KnownSpace Symphony

What's wrong with the desktop that a million hobbyists couldn't solve?

The ITS system is not the result of a human wave or crash effort. The system has been incrementally developed almost continuously since its inception. It is indeed true that large systems are never finished.... In general, the ITS system can be said to have been designer implemented and user designed. The problem of unrealistic software design is greatly diminished when the designer is the implementor. The implementor's ease in programming and pride in the result is increased when he, in an essential sense, is the designer. Features are less likely to turn out to be of low utility if users are their designers and they are less likely to be difficult to use if their designers are their users.
Donald Eastlake, 1972, quoted in Hackers, page 127

Task

To develop KnownSpace Symphony, a multi-user, persistent KnownSpace.

Summary

KnownSpace Symphony is intended to connect remote java developers through a distributed java development environment, making possible transparent network establishment, peer and resource discovery, peer authentication, code development, code sharing, and direct component integration into running sessions. By reducing code development friction (geographic separation, barriers to resource discovery, authentication issues, data and code non-persistence, limitations on code sharing, and indirect code integration because of separate checkout, ftp, compile, and link steps) it is intended to speed up any java development project. Think of it like a cross between AIM and Napster and cvs and a java IDE, all on steroids---and targeted solely at java developers.

KnownSpace Introduction

KnownSpace is a personal data manager that eventually could be a common platform for worldwide research and collaboration in artificial intelligence, networking, and user interfaces. There are numerous details of the project's overall code structure, so here's a brief summary:

Entity - a data holder. Any number of entities can be linked to any entity as attributes of that entity. Entities can also be clusters of entities, generalizing the notion of "folder" or "directory" into category, topic, or concept.
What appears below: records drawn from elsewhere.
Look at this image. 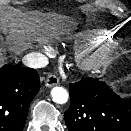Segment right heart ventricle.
I'll use <instances>...</instances> for the list:
<instances>
[{
    "mask_svg": "<svg viewBox=\"0 0 131 131\" xmlns=\"http://www.w3.org/2000/svg\"><path fill=\"white\" fill-rule=\"evenodd\" d=\"M109 38L108 32L102 29H92L84 33H81L77 36V39L80 41L98 43L105 39Z\"/></svg>",
    "mask_w": 131,
    "mask_h": 131,
    "instance_id": "right-heart-ventricle-1",
    "label": "right heart ventricle"
}]
</instances>
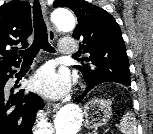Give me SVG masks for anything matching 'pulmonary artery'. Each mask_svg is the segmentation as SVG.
Listing matches in <instances>:
<instances>
[{
    "label": "pulmonary artery",
    "mask_w": 153,
    "mask_h": 134,
    "mask_svg": "<svg viewBox=\"0 0 153 134\" xmlns=\"http://www.w3.org/2000/svg\"><path fill=\"white\" fill-rule=\"evenodd\" d=\"M78 50L77 43L72 38H63L60 42L59 52L63 55H70Z\"/></svg>",
    "instance_id": "obj_1"
}]
</instances>
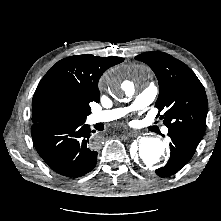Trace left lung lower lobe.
<instances>
[{
	"instance_id": "obj_1",
	"label": "left lung lower lobe",
	"mask_w": 221,
	"mask_h": 221,
	"mask_svg": "<svg viewBox=\"0 0 221 221\" xmlns=\"http://www.w3.org/2000/svg\"><path fill=\"white\" fill-rule=\"evenodd\" d=\"M168 136L171 138V154L167 164L156 170V174L160 177L171 176L187 164L202 139L179 130H169Z\"/></svg>"
}]
</instances>
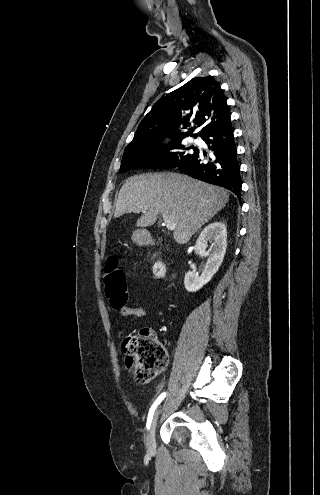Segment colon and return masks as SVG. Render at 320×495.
Wrapping results in <instances>:
<instances>
[{
	"label": "colon",
	"mask_w": 320,
	"mask_h": 495,
	"mask_svg": "<svg viewBox=\"0 0 320 495\" xmlns=\"http://www.w3.org/2000/svg\"><path fill=\"white\" fill-rule=\"evenodd\" d=\"M167 266L162 262L154 265V273L161 278L165 275ZM105 294L118 311L125 308L128 296L126 276L116 257H109L103 273ZM122 349L126 353V363L134 361V380L145 384L150 382L167 363L165 347L150 338L148 329H142L139 334L125 337L122 340Z\"/></svg>",
	"instance_id": "colon-1"
}]
</instances>
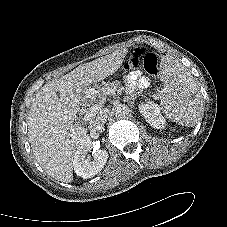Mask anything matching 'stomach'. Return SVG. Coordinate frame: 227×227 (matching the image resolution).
<instances>
[{"label":"stomach","mask_w":227,"mask_h":227,"mask_svg":"<svg viewBox=\"0 0 227 227\" xmlns=\"http://www.w3.org/2000/svg\"><path fill=\"white\" fill-rule=\"evenodd\" d=\"M112 86V83L110 80L105 79V80H98L90 85L87 86L85 92H84V97L87 98V93L90 95H93L99 91L102 90H108Z\"/></svg>","instance_id":"0dacf381"}]
</instances>
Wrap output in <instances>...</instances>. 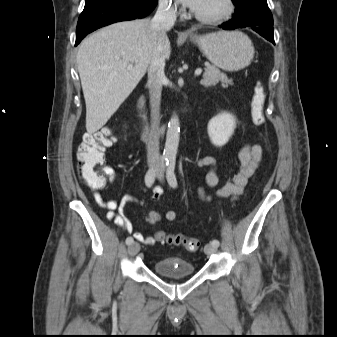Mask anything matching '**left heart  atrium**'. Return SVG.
<instances>
[{"label":"left heart atrium","mask_w":337,"mask_h":337,"mask_svg":"<svg viewBox=\"0 0 337 337\" xmlns=\"http://www.w3.org/2000/svg\"><path fill=\"white\" fill-rule=\"evenodd\" d=\"M184 5L192 8L197 9L199 5L201 4L202 0H180Z\"/></svg>","instance_id":"1"}]
</instances>
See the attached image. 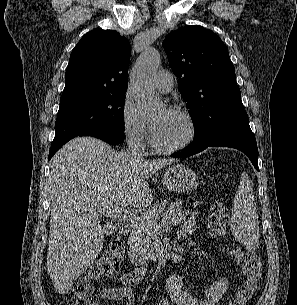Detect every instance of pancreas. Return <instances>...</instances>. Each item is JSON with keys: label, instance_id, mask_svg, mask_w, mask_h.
I'll use <instances>...</instances> for the list:
<instances>
[{"label": "pancreas", "instance_id": "1", "mask_svg": "<svg viewBox=\"0 0 297 305\" xmlns=\"http://www.w3.org/2000/svg\"><path fill=\"white\" fill-rule=\"evenodd\" d=\"M181 201L176 204L166 201L154 204L140 218L132 222L130 244L135 253L145 259L155 258L154 236L158 234L157 220L159 216L167 220L171 225H179L186 221L189 211H182Z\"/></svg>", "mask_w": 297, "mask_h": 305}]
</instances>
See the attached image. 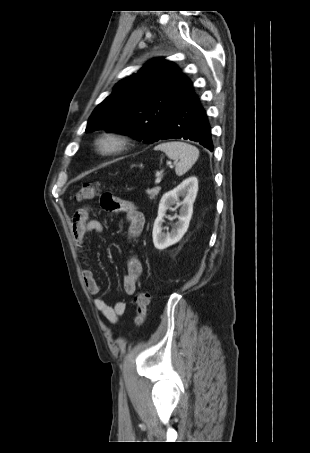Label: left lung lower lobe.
<instances>
[{
    "label": "left lung lower lobe",
    "instance_id": "0a47b994",
    "mask_svg": "<svg viewBox=\"0 0 310 453\" xmlns=\"http://www.w3.org/2000/svg\"><path fill=\"white\" fill-rule=\"evenodd\" d=\"M189 139L213 151L210 123L189 80L160 140Z\"/></svg>",
    "mask_w": 310,
    "mask_h": 453
}]
</instances>
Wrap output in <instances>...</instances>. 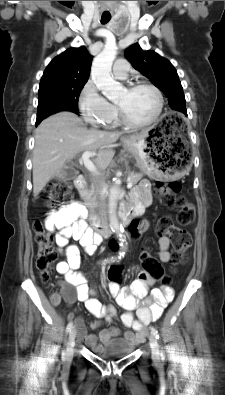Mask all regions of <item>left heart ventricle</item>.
<instances>
[{"instance_id": "1", "label": "left heart ventricle", "mask_w": 225, "mask_h": 395, "mask_svg": "<svg viewBox=\"0 0 225 395\" xmlns=\"http://www.w3.org/2000/svg\"><path fill=\"white\" fill-rule=\"evenodd\" d=\"M127 117L135 122H143L150 119L156 111L157 100L155 94L147 88H139L133 91L123 89L116 99Z\"/></svg>"}]
</instances>
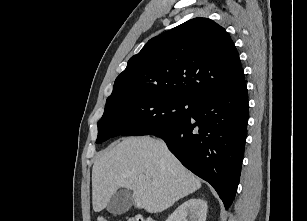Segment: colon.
<instances>
[{
    "instance_id": "colon-1",
    "label": "colon",
    "mask_w": 307,
    "mask_h": 221,
    "mask_svg": "<svg viewBox=\"0 0 307 221\" xmlns=\"http://www.w3.org/2000/svg\"><path fill=\"white\" fill-rule=\"evenodd\" d=\"M97 221H109V220L105 217L100 216L97 218ZM128 221H151V218H146L143 216H134L129 218Z\"/></svg>"
}]
</instances>
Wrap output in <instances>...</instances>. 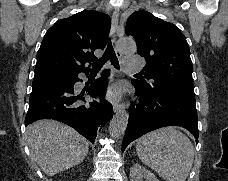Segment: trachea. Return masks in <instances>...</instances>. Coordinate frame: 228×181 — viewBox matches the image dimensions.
Wrapping results in <instances>:
<instances>
[{"label": "trachea", "mask_w": 228, "mask_h": 181, "mask_svg": "<svg viewBox=\"0 0 228 181\" xmlns=\"http://www.w3.org/2000/svg\"><path fill=\"white\" fill-rule=\"evenodd\" d=\"M108 60H110V62L116 69H119V61L116 53L114 52L111 40H109L108 42L104 55L92 64V72L99 71Z\"/></svg>", "instance_id": "obj_1"}]
</instances>
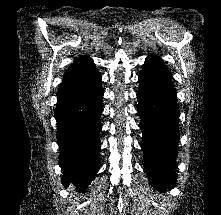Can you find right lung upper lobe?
I'll list each match as a JSON object with an SVG mask.
<instances>
[{
    "label": "right lung upper lobe",
    "mask_w": 221,
    "mask_h": 215,
    "mask_svg": "<svg viewBox=\"0 0 221 215\" xmlns=\"http://www.w3.org/2000/svg\"><path fill=\"white\" fill-rule=\"evenodd\" d=\"M96 69L94 63L88 57H80L66 71L63 81L83 75Z\"/></svg>",
    "instance_id": "1"
}]
</instances>
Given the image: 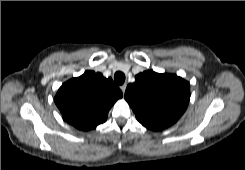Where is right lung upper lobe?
Returning <instances> with one entry per match:
<instances>
[{"instance_id":"right-lung-upper-lobe-1","label":"right lung upper lobe","mask_w":245,"mask_h":170,"mask_svg":"<svg viewBox=\"0 0 245 170\" xmlns=\"http://www.w3.org/2000/svg\"><path fill=\"white\" fill-rule=\"evenodd\" d=\"M122 91L111 78L101 73L86 71L77 78L65 82L54 101L64 121L79 130H91L107 119L108 111Z\"/></svg>"}]
</instances>
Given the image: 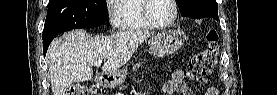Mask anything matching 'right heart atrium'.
Instances as JSON below:
<instances>
[{"label": "right heart atrium", "instance_id": "1", "mask_svg": "<svg viewBox=\"0 0 277 95\" xmlns=\"http://www.w3.org/2000/svg\"><path fill=\"white\" fill-rule=\"evenodd\" d=\"M108 16L111 24L116 26V14L112 9H108Z\"/></svg>", "mask_w": 277, "mask_h": 95}]
</instances>
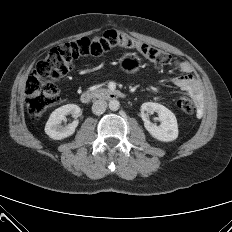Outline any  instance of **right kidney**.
<instances>
[{
    "label": "right kidney",
    "mask_w": 232,
    "mask_h": 232,
    "mask_svg": "<svg viewBox=\"0 0 232 232\" xmlns=\"http://www.w3.org/2000/svg\"><path fill=\"white\" fill-rule=\"evenodd\" d=\"M80 111V107L75 104H67L57 108L51 113L45 125V133L54 140H61L71 136L75 132L78 120L73 121L67 126H62L61 123L70 114L78 118Z\"/></svg>",
    "instance_id": "right-kidney-1"
}]
</instances>
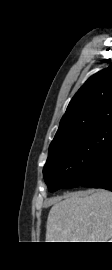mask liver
Returning <instances> with one entry per match:
<instances>
[{"instance_id": "6515ba94", "label": "liver", "mask_w": 112, "mask_h": 270, "mask_svg": "<svg viewBox=\"0 0 112 270\" xmlns=\"http://www.w3.org/2000/svg\"><path fill=\"white\" fill-rule=\"evenodd\" d=\"M112 238V192L79 191L57 200L46 227V242H107Z\"/></svg>"}]
</instances>
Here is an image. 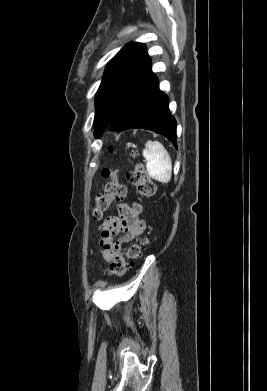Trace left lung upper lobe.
I'll use <instances>...</instances> for the list:
<instances>
[{"instance_id": "5c2ea615", "label": "left lung upper lobe", "mask_w": 267, "mask_h": 391, "mask_svg": "<svg viewBox=\"0 0 267 391\" xmlns=\"http://www.w3.org/2000/svg\"><path fill=\"white\" fill-rule=\"evenodd\" d=\"M151 71L146 47L130 43L108 63L96 93L94 135L100 137L127 94Z\"/></svg>"}]
</instances>
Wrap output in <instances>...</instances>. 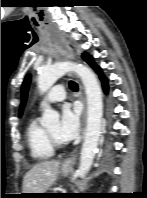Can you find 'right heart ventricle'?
I'll list each match as a JSON object with an SVG mask.
<instances>
[{
    "mask_svg": "<svg viewBox=\"0 0 147 198\" xmlns=\"http://www.w3.org/2000/svg\"><path fill=\"white\" fill-rule=\"evenodd\" d=\"M25 138L31 157L36 161H45L54 155L46 129L43 128L36 117H32L26 127Z\"/></svg>",
    "mask_w": 147,
    "mask_h": 198,
    "instance_id": "e07e8e85",
    "label": "right heart ventricle"
}]
</instances>
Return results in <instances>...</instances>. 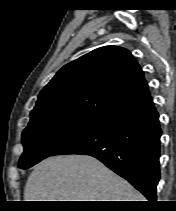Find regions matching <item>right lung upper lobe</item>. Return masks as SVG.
Listing matches in <instances>:
<instances>
[{"label":"right lung upper lobe","instance_id":"1","mask_svg":"<svg viewBox=\"0 0 176 211\" xmlns=\"http://www.w3.org/2000/svg\"><path fill=\"white\" fill-rule=\"evenodd\" d=\"M150 100L136 59L124 48L105 46L61 68L40 92L30 115L61 110L105 118Z\"/></svg>","mask_w":176,"mask_h":211}]
</instances>
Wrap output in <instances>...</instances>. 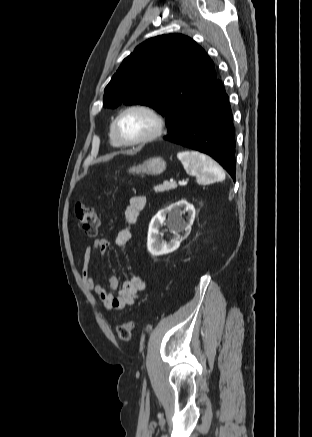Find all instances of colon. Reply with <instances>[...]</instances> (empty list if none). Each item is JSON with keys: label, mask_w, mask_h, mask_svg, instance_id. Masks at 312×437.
<instances>
[{"label": "colon", "mask_w": 312, "mask_h": 437, "mask_svg": "<svg viewBox=\"0 0 312 437\" xmlns=\"http://www.w3.org/2000/svg\"><path fill=\"white\" fill-rule=\"evenodd\" d=\"M76 217L83 231L90 237L95 236L98 230V218L95 210L85 204L78 203L75 207ZM134 323L123 322L116 328L118 338L123 342H130L133 339Z\"/></svg>", "instance_id": "obj_1"}]
</instances>
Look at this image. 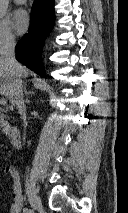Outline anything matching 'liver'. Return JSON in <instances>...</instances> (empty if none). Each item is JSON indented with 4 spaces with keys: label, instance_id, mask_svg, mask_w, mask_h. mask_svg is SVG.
Returning a JSON list of instances; mask_svg holds the SVG:
<instances>
[{
    "label": "liver",
    "instance_id": "1",
    "mask_svg": "<svg viewBox=\"0 0 128 213\" xmlns=\"http://www.w3.org/2000/svg\"><path fill=\"white\" fill-rule=\"evenodd\" d=\"M21 67L22 75L28 76V70L23 66ZM13 81L14 77L11 75L8 65L2 58H0V94L7 97L12 104H14L11 95Z\"/></svg>",
    "mask_w": 128,
    "mask_h": 213
}]
</instances>
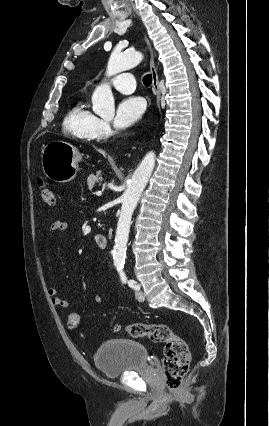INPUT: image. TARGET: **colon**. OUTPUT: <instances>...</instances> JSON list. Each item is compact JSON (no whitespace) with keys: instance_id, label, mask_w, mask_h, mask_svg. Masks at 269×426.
<instances>
[{"instance_id":"1","label":"colon","mask_w":269,"mask_h":426,"mask_svg":"<svg viewBox=\"0 0 269 426\" xmlns=\"http://www.w3.org/2000/svg\"><path fill=\"white\" fill-rule=\"evenodd\" d=\"M40 195L43 202L52 205L55 202L53 189L43 180L39 179ZM78 319L70 321L71 326H75ZM115 332H124L132 337H146L151 342L164 344L163 370L166 386L171 391L179 389L183 378L189 370L190 352L186 342L175 335L169 326L165 324H143L131 323L114 325Z\"/></svg>"}]
</instances>
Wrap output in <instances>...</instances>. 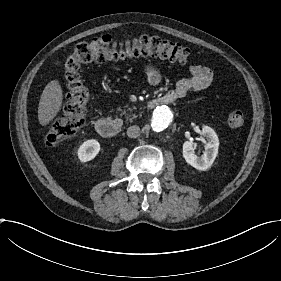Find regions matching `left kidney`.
<instances>
[{
    "mask_svg": "<svg viewBox=\"0 0 281 281\" xmlns=\"http://www.w3.org/2000/svg\"><path fill=\"white\" fill-rule=\"evenodd\" d=\"M202 138L205 142L206 151L201 157L195 153V146L192 141H185L183 143V157L185 161L193 168L205 171L214 162L219 148V140L216 133L209 127L202 129Z\"/></svg>",
    "mask_w": 281,
    "mask_h": 281,
    "instance_id": "obj_1",
    "label": "left kidney"
}]
</instances>
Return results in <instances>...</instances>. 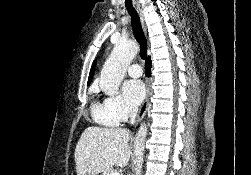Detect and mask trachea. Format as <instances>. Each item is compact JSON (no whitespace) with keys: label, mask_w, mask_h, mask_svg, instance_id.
<instances>
[{"label":"trachea","mask_w":251,"mask_h":175,"mask_svg":"<svg viewBox=\"0 0 251 175\" xmlns=\"http://www.w3.org/2000/svg\"><path fill=\"white\" fill-rule=\"evenodd\" d=\"M126 7L131 16L133 35L140 45V57L145 60L147 57V42L141 27L140 18L132 6L131 0H126Z\"/></svg>","instance_id":"3493384b"}]
</instances>
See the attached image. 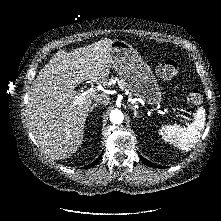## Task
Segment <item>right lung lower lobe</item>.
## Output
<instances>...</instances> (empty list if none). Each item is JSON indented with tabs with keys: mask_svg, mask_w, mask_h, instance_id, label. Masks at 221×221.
I'll return each mask as SVG.
<instances>
[{
	"mask_svg": "<svg viewBox=\"0 0 221 221\" xmlns=\"http://www.w3.org/2000/svg\"><path fill=\"white\" fill-rule=\"evenodd\" d=\"M100 158H101V156H99L92 164H89L88 167L95 166L98 163Z\"/></svg>",
	"mask_w": 221,
	"mask_h": 221,
	"instance_id": "right-lung-lower-lobe-1",
	"label": "right lung lower lobe"
}]
</instances>
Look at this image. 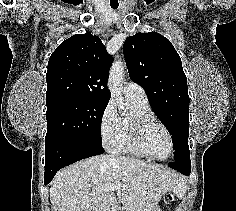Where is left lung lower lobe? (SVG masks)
<instances>
[{
    "mask_svg": "<svg viewBox=\"0 0 236 211\" xmlns=\"http://www.w3.org/2000/svg\"><path fill=\"white\" fill-rule=\"evenodd\" d=\"M169 167L178 170L182 174L189 176L191 172V162L190 161H175L168 164Z\"/></svg>",
    "mask_w": 236,
    "mask_h": 211,
    "instance_id": "obj_1",
    "label": "left lung lower lobe"
}]
</instances>
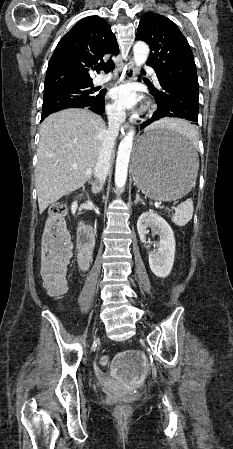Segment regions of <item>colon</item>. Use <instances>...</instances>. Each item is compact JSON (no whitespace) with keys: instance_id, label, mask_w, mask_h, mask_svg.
<instances>
[{"instance_id":"5ec220e1","label":"colon","mask_w":233,"mask_h":449,"mask_svg":"<svg viewBox=\"0 0 233 449\" xmlns=\"http://www.w3.org/2000/svg\"><path fill=\"white\" fill-rule=\"evenodd\" d=\"M66 204L55 202L50 206L49 216L41 237L40 273L48 291L56 297L67 290V266L71 258V240L67 231ZM124 406L118 407L125 413Z\"/></svg>"}]
</instances>
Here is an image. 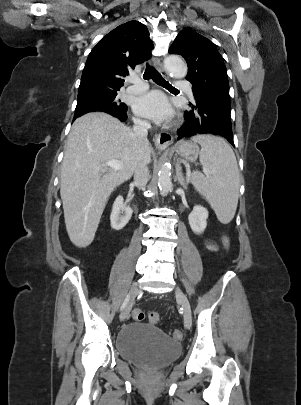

Any entity can belong to any number of clusters. Entities have names but those are not unique; their identifiers however are. Entities and their linkages store data relationships. the set of entities is arbitrarily extensible.
Entity Value - a piece of data (a webpage, an email message, a file, an image, a person, a corporation, a university, a website, an ip address, a single line of text in an instant message session, an entire instant message session, whatever). The set of entity values is arbitrarily extensible.
Entity Pool - an entity server.
Event - what it says. The set of events is arbitrarily extensible.
Event Pool - an event server; it acts as a distributed and anonymous event channel, as in the Event Notifier design pattern.
Constraint - a predicate or filter or search criterion describing and serving specific events (Event Constraint) or entities (Entity Constraint). the set of constraints is arbitrarily extensible.
Simpleton - a piece of code. Simpletons only communicate with each other through events; there is no static method-binding between simpletons. The set of simpletons is arbitrarily extensible.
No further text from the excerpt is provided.